EXERCISE: Restate each of the lines below word for word and drop every picture.

RECORDS FOR THE TASK:
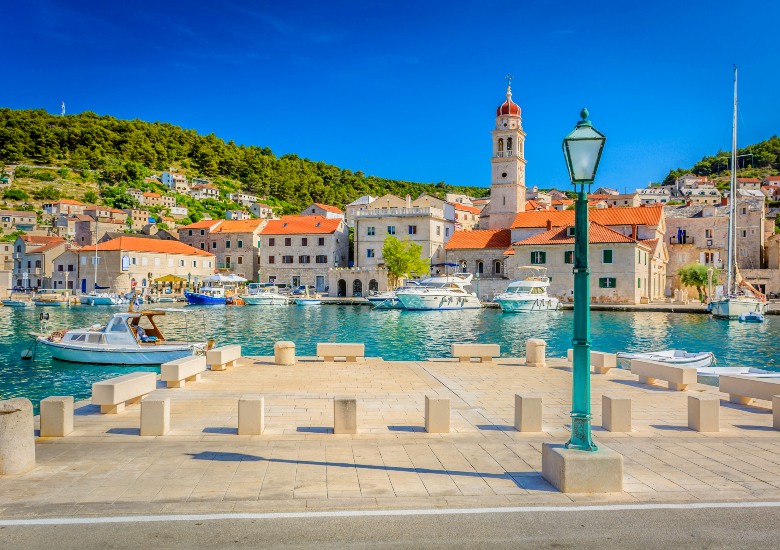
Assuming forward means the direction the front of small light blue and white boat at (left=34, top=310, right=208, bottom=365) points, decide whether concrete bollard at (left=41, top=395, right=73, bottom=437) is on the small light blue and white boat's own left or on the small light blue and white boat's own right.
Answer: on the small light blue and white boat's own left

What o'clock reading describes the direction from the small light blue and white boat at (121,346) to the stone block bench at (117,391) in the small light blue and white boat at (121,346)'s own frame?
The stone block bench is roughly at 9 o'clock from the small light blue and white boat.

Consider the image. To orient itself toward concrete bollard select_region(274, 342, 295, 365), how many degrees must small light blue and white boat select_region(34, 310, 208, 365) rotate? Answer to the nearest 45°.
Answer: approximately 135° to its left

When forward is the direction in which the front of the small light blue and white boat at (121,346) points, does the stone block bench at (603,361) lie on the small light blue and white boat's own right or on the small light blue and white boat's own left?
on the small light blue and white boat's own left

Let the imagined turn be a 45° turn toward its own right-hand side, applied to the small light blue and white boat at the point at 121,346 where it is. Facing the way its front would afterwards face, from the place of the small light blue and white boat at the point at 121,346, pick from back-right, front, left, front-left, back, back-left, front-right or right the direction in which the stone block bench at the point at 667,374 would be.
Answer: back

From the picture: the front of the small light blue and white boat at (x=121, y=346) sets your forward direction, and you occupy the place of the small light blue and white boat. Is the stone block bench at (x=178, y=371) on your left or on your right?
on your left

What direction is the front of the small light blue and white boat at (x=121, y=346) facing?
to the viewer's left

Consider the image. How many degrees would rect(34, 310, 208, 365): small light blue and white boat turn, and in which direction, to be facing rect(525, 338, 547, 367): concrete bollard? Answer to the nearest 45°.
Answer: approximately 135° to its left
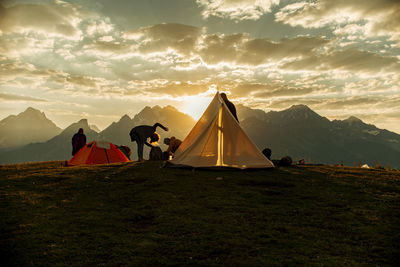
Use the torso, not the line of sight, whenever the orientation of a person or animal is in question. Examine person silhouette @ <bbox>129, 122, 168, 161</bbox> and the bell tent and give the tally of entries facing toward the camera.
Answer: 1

TASK RESULT:
Assuming forward means the direction the front of small light blue and white boat at (left=34, top=310, right=208, bottom=365) points, decide whether concrete bollard at (left=41, top=395, right=73, bottom=437) is on the small light blue and white boat's own left or on the small light blue and white boat's own right.
Answer: on the small light blue and white boat's own left

What o'clock reading describes the direction from the small light blue and white boat at (121,346) to the stone block bench at (117,391) in the small light blue and white boat at (121,346)'s own frame?
The stone block bench is roughly at 9 o'clock from the small light blue and white boat.

Consider the image. To orient itself toward concrete bollard select_region(274, 342, 295, 365), how many degrees must small light blue and white boat select_region(34, 310, 208, 365) rotate? Answer to the nearest 45°.
Answer: approximately 135° to its left

When forward is the direction in which the front of the small light blue and white boat at (121,346) points, does the stone block bench at (603,361) lie on the small light blue and white boat's own right or on the small light blue and white boat's own left?
on the small light blue and white boat's own left

Let the imagined turn be a 45° turn toward its own right-hand side, applied to the small light blue and white boat at the point at 121,346 where it is. Facing the way its front would afterwards face, from the place of the small light blue and white boat at the point at 121,346, pick from back-right, front, left, front-left, back, back-left, front-right or right the direction in which the stone block bench at the point at 667,374 would be.
Answer: back

From the picture: the front of the small light blue and white boat at (x=121, y=346) sets your forward direction, and you occupy the place of the small light blue and white boat. Is the stone block bench at (x=178, y=371) on your left or on your right?
on your left

What direction is the front of the small light blue and white boat at (x=121, y=346) facing?
to the viewer's left

Consider the image. How many degrees would rect(34, 310, 208, 365): small light blue and white boat turn, and in which direction, to be facing rect(525, 338, 547, 367): concrete bollard? Answer to the nearest 45°.
Answer: approximately 135° to its left
Use the torso, not the line of sight, whenever the orientation of a person or animal is in question. Examine person silhouette @ <bbox>129, 122, 168, 161</bbox> and the bell tent and give the tally of entries facing toward the camera.
Answer: 1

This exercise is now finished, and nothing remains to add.